While more premium inventory from "ComScore 100" online properties is ostensibly becoming available for programmatic trading, it's often not as "programmatic" as billed, said Bill Lederer, CEO of MediaCrossing, a programmatic trader that operates independently of agencies. "Some of this inventory being showcased as programmatic is being bought with a whole lot of phone calls and emails," he said. "There's a certain amount of phoniness in the discussion."
Growing use of viewability, brand safety and fraud-prevention technology to weed out undesirable inventory will inevitably drive up prices of programmatic buys, Mr. Lederer added.
In 2008, P&G started to develop and test an in-house programmatic trading system called Hawkeye, according to several people familiar with the matter.
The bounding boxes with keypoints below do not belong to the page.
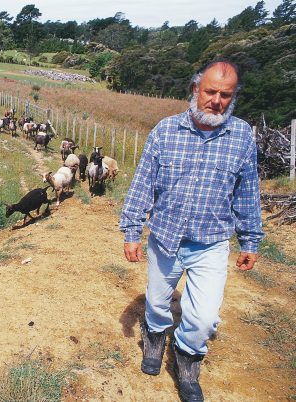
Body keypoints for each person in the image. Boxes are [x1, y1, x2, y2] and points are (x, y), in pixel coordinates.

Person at [119, 60, 264, 402]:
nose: (216, 100)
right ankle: (154, 337)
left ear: (233, 97)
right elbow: (143, 184)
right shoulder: (165, 131)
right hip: (165, 238)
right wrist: (131, 231)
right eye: (210, 91)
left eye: (225, 94)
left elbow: (247, 192)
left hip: (211, 243)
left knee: (203, 318)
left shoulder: (241, 136)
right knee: (156, 302)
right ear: (195, 90)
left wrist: (250, 239)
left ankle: (187, 359)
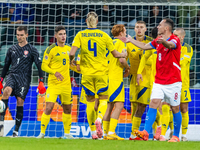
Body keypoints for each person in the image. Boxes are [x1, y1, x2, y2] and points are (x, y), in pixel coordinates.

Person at [121, 18, 182, 142]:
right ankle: (145, 133)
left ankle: (175, 136)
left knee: (175, 108)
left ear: (166, 28)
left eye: (160, 25)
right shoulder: (157, 41)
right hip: (159, 80)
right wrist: (131, 40)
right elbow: (144, 46)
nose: (157, 26)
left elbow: (170, 45)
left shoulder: (174, 39)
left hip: (173, 81)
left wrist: (164, 42)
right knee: (153, 104)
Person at [69, 11, 127, 139]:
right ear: (97, 21)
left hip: (87, 74)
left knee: (90, 102)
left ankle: (93, 132)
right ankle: (99, 119)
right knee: (104, 99)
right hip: (101, 73)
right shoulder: (104, 35)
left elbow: (71, 53)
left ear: (85, 21)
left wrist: (71, 59)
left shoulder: (80, 34)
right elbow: (116, 54)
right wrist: (123, 55)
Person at [0, 26, 46, 137]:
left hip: (24, 78)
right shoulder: (12, 49)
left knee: (20, 101)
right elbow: (6, 65)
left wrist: (41, 81)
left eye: (21, 35)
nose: (19, 37)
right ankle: (1, 125)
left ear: (26, 35)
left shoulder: (32, 49)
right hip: (13, 75)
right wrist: (1, 79)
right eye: (17, 35)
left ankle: (15, 131)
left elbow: (39, 66)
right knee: (6, 92)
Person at [37, 26, 79, 139]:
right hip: (54, 84)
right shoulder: (50, 49)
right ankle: (42, 133)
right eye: (60, 34)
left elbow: (71, 65)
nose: (63, 36)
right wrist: (54, 72)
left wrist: (79, 69)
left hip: (66, 85)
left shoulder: (69, 49)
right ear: (55, 36)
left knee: (67, 109)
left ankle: (67, 133)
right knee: (49, 107)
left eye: (64, 34)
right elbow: (43, 65)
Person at [126, 21, 153, 141]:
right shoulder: (129, 43)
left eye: (141, 27)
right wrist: (125, 68)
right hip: (133, 79)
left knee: (144, 106)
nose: (139, 29)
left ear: (146, 29)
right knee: (134, 106)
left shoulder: (150, 43)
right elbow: (124, 58)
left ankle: (157, 134)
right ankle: (134, 134)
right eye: (137, 27)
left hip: (146, 79)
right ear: (134, 29)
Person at [102, 24, 130, 140]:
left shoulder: (110, 43)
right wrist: (128, 68)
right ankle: (112, 132)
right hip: (116, 77)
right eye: (125, 30)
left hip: (106, 77)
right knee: (119, 105)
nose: (126, 32)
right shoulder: (120, 44)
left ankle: (105, 133)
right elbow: (122, 60)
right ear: (121, 33)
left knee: (109, 105)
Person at [136, 27, 162, 141]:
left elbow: (144, 58)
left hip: (162, 81)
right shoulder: (155, 45)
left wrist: (138, 72)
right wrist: (139, 72)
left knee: (164, 108)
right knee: (158, 107)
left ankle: (164, 133)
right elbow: (144, 58)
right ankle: (158, 133)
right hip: (156, 81)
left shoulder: (163, 45)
P&G has repeatedly declined to confirm Hawkeye's existence.
Global Brand Building Officer Marc Pritchard has pushed for a faster shift toward programmatic digital buying in recent months, said people familiar with the matter, which comes as P&G has been under investor pressure to get more from its ad budget amid slower growth.
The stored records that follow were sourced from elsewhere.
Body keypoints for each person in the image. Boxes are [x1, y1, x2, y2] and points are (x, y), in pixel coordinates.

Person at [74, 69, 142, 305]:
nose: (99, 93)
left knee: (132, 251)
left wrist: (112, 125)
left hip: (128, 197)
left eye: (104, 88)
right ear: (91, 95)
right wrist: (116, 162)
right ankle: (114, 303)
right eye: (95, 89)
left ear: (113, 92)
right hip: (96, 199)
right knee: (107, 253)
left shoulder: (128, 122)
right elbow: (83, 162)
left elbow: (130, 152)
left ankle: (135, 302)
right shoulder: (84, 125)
P&G Chief Financial Officer Jon Moeller said following the company's quarterly earnings release in April that, thanks largely to more cost-efficient digital media, the company has moved from growing ad spending slower than sales to cutting it in absolute terms this year, without sacrificing impact.
It is unclear how this will affect Starcom MediaVest Group, which handles P&G's digital buying. The agency declined to comment.
Most brand advertisers remain wary of programmatic trading. A survey released last month by the Association of National Advertisers and Forrester Research of ANA members, a group dominated by brand advertisers like P&G, found only 28% felt they understood programmatic well enough to use it, while another 10% understood it but still wouldn't use it.
One of the biggest concerns, the survey found, was about transparency of the complex deals that wind though agency trading desks and other third parties, with ANA citing estimates that publishers get as little as 25%-to-50% of the dollars.
With its own trading desk, P&G essentially eliminates middle players, though not ad networks. But it has an ally, or at least a familiar face, at Google, owner of one of the biggest networks. Late last year Google recruited well-regarded P&G executive Kirk Perry as president-brand solutions. Mr. Perry was at least tangentially involved in developing Hawkeye as VP-North American marketing from 2008 to 2011, leading the group that approved digital media buys tested in the system, according to multiple executives.